First Four EP's brings back those feelings, granted not everyone is going to love it, but those who do will REALLY like it.  I will tell you, seeing kids forming a pit and stage diving at Screaming Females and now listening to this album again, I am starting think things might be swinging back to exciting and raw with some popular punk bands (don't yell at me NYHC fans, I know you are all still/always hardcore) at large shows as opposed to standing around.

It reminds you you're alive to be young and in a huge pit... 

Official release of "Upside Down", God Bless Skate Punk.

Some sample live clips to get you juiced or give you an idea if you just read everything above and thought it was written in Wing Dings font:

 First Ep Celebration Live "Black Thoughts" etc....

"Darkness" "Panic Attack" "Upside Down" from club Europa:

Because now I need to hear it: "Gimme Gimme Gimme" (plus the first Ten Minutes of the Album):

Wednesday, February 23, 2011

Glide Review - Don Giovanni Showcase Screaming Females etc. Live

Got a new review of a live show up on Glide.

Read it right c'here!

It's a live record label showcase coming from Don Giovanni Records. It was held in the Music Hall of Williamsburg and was kick ass from start to finish. All the bands are worth checking out and instead of adding anything more to the fun night, I will just post some live videos of each of their sets...lots of good stuff available at  youtube.  So read the review and listen/watch the songs as you do...

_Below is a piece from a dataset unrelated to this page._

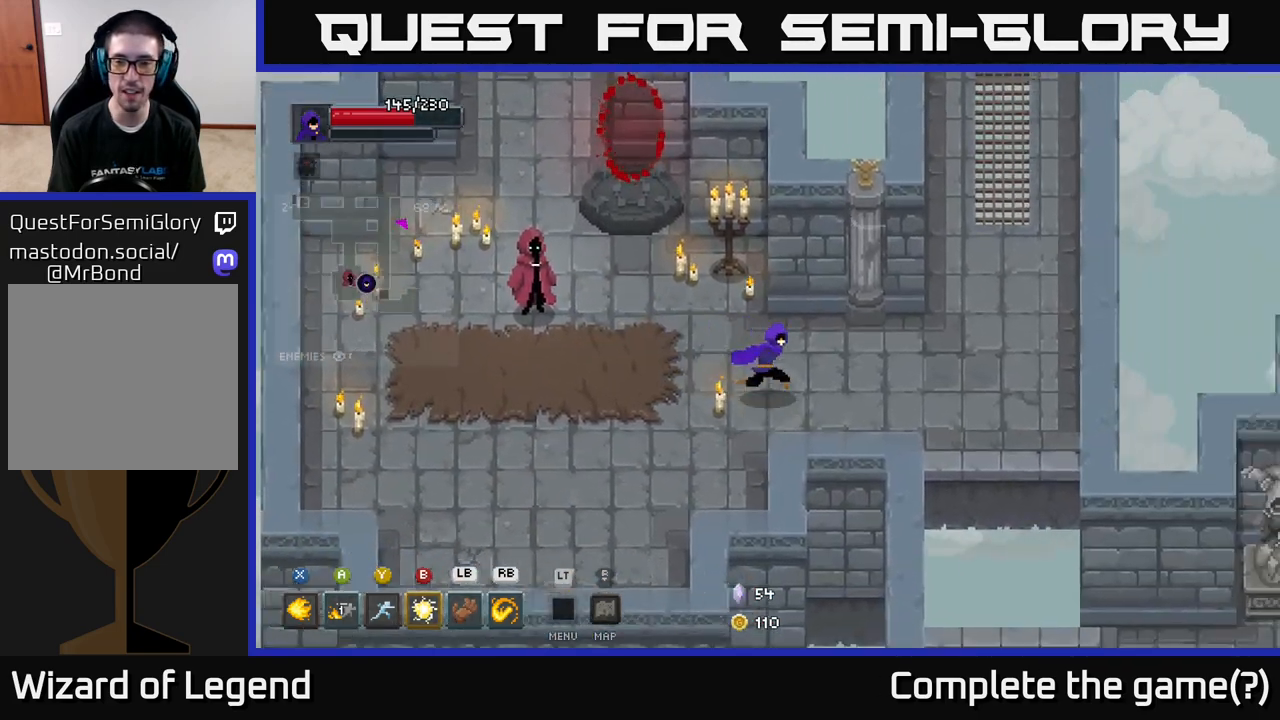
{"buttons": [], "left_stick": "down-right", "right_stick": "center", "events": [[467, "left_stick", "down-right"]]}
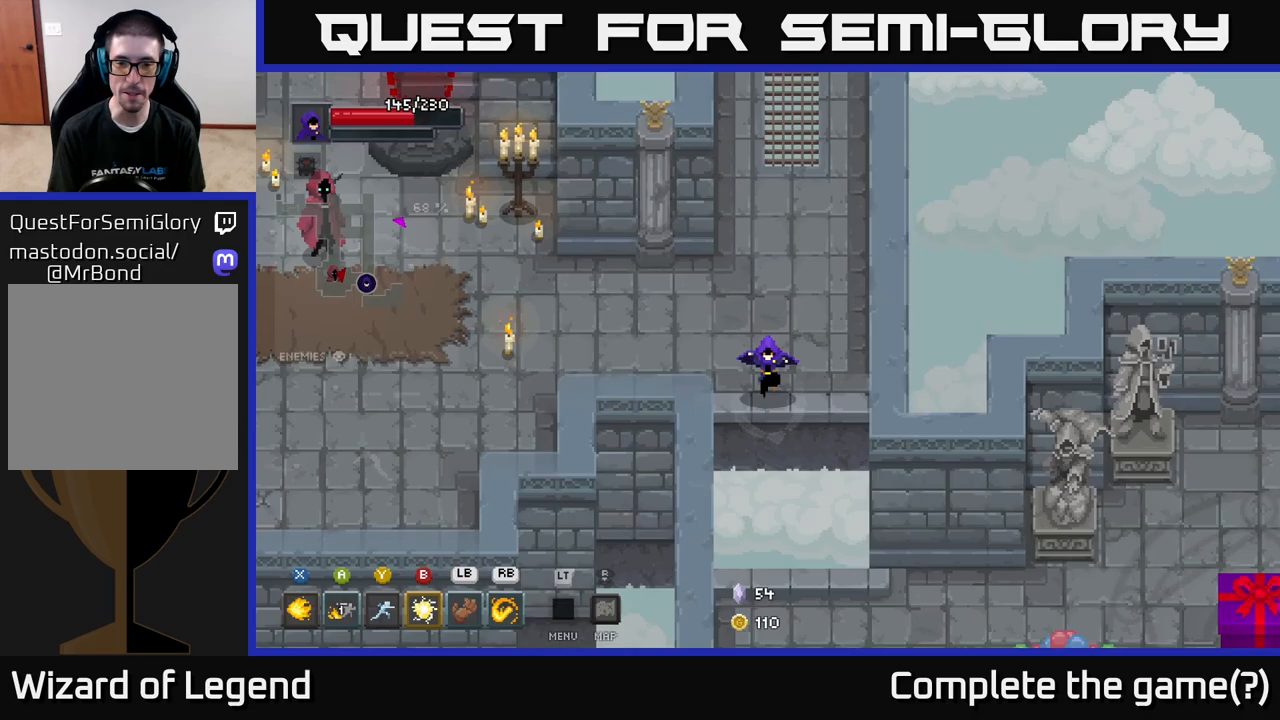
{"buttons": [], "left_stick": "down-right", "right_stick": "center", "events": [[17, "left_stick", "down"], [133, "A", "down"], [267, "left_stick", "down-right"], [300, "A", "up"]]}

...OK I lied in that paragraph up there...I need to say one more thing...Go see Screaming Females...I can't say that enough.

Your ears will thank you.

Byrds of Paradise -
"Broadcast News"

Lemuria -
"In A World Of Ghosts" - Unfortunately from Philly not Brooklyn...stay tuned for more from them though.

ShellShag -
"The Promise"  (cover of When In Rome's 80's hit)

Laura Stevenson & The Cans -

"A Shine To It"

Screaming Females -
"Lights Out"

"Rotten Apple/Fall Asleep"


Tuesday, February 22, 2011

Dylan Cover #3 Beth Orton and M. Ward "Buckets of Rain"

In this ongoing Monday Series we will be exploring various artists versions of Bob Dylan song's. Today's tune comes from Beth Orton and M. Ward covering "Buckets of Rain"  (sorry for the delay, but we here at RTBE took Monday off)

Thoughts on Dylan's Original:
Dylan's mid career masterpiece closes out with this song and to me it always seemed tacked on whimsically.  After going through a ton of raw emotion with "Idiot Wind" and other tunes, Blood on the Tracks finishes with this ditty.  Honestly never one of my favorites, it acted more as a palate cleanser and a sweet one at that.    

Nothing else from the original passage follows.